To check flat file data with source data

Posted: Wed Feb 16, 2005 3:35 pm
by sumitchandra
Hi,

We are using DataStage to extract data from source (SQL 2000) and dump the data in flat file.

We would like to check if the data was extracted appropriately that is compare the row count of data in flat file with that od source to ensure that we have all the intended data in flat file.

How can this be checked in DataStage ?

Thanks
sc

Posted: Wed Feb 16, 2005 3:53 pm
by kcbland
There's a bunch of ways, depending on you. Here's two:

1. In your job, add an extra output link to an aggregator and pass a column containing @OUTROWNUM variable. Do a MAX(in.column) type derivation, and have an output link from the aggregator to a text file. When your job is finished, you have an output file plus a rowcount file. Now write a shell script to do a "wc -l your_output_file" and compare the result to that in the rowcount file.

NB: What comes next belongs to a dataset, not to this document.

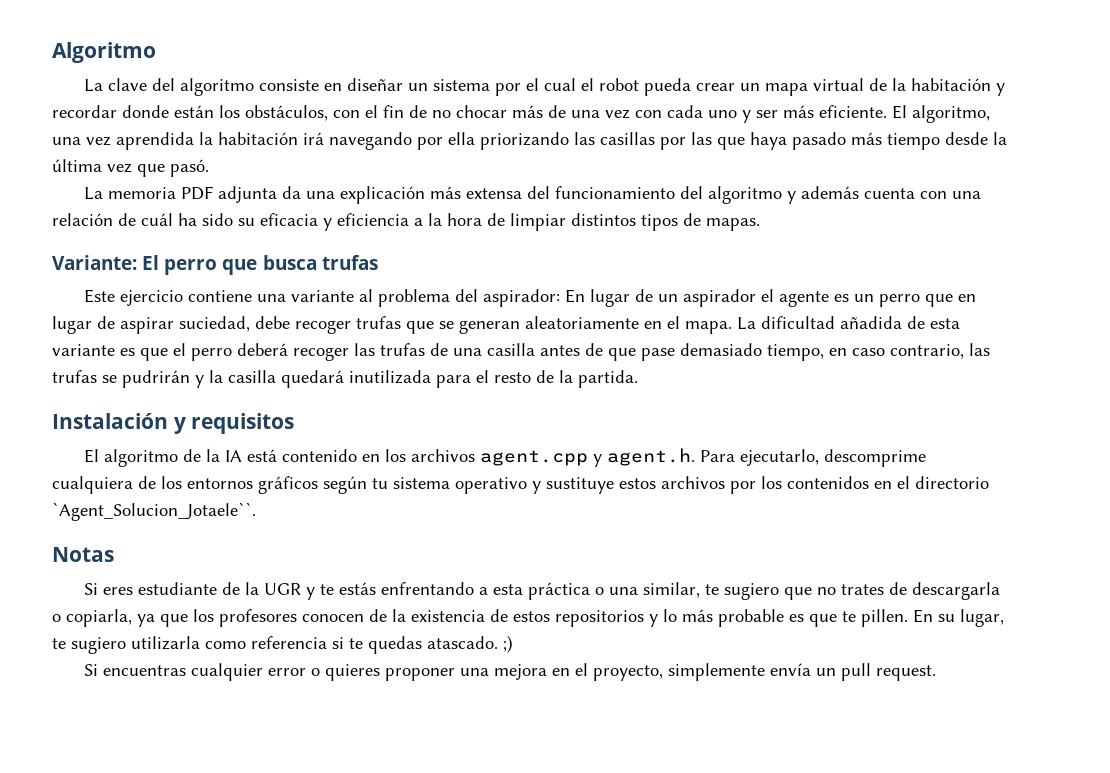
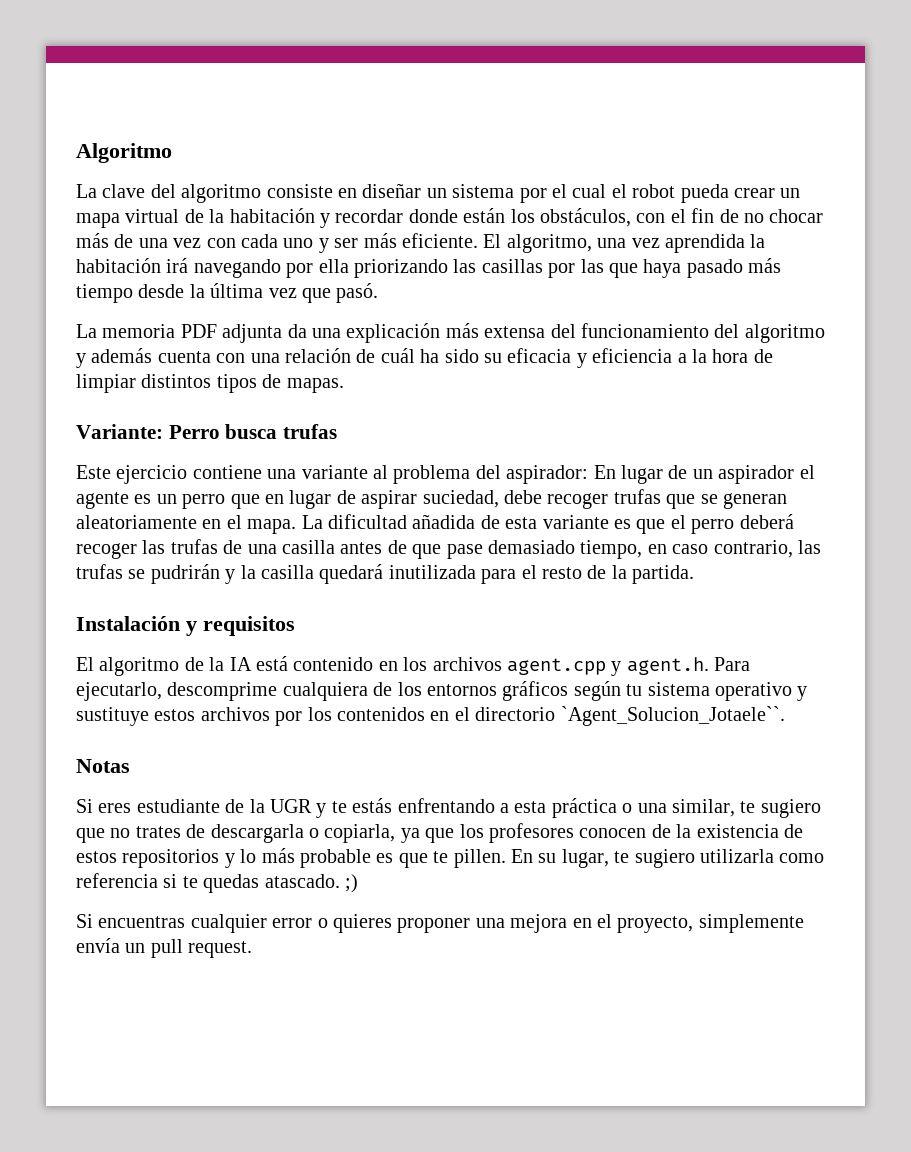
[142,255,258,275] El perro que -> [168,425,220,439] Perro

2. Write a shell script to get the link rowcount from the job in question, and verify that number against the "wc -l your_output_file" result.

Posted: Wed Feb 16, 2005 8:05 pm
by ray.wurlod
On Windows you will need to get MKS toolkit or something similar to use the wc command.

DataStage counts the rows that it processes. That's one source. For the other, create a small DataStage job that executes SELECT COUNT(*) FROM whatever and returns just that number into a file. You can then easily compare the two.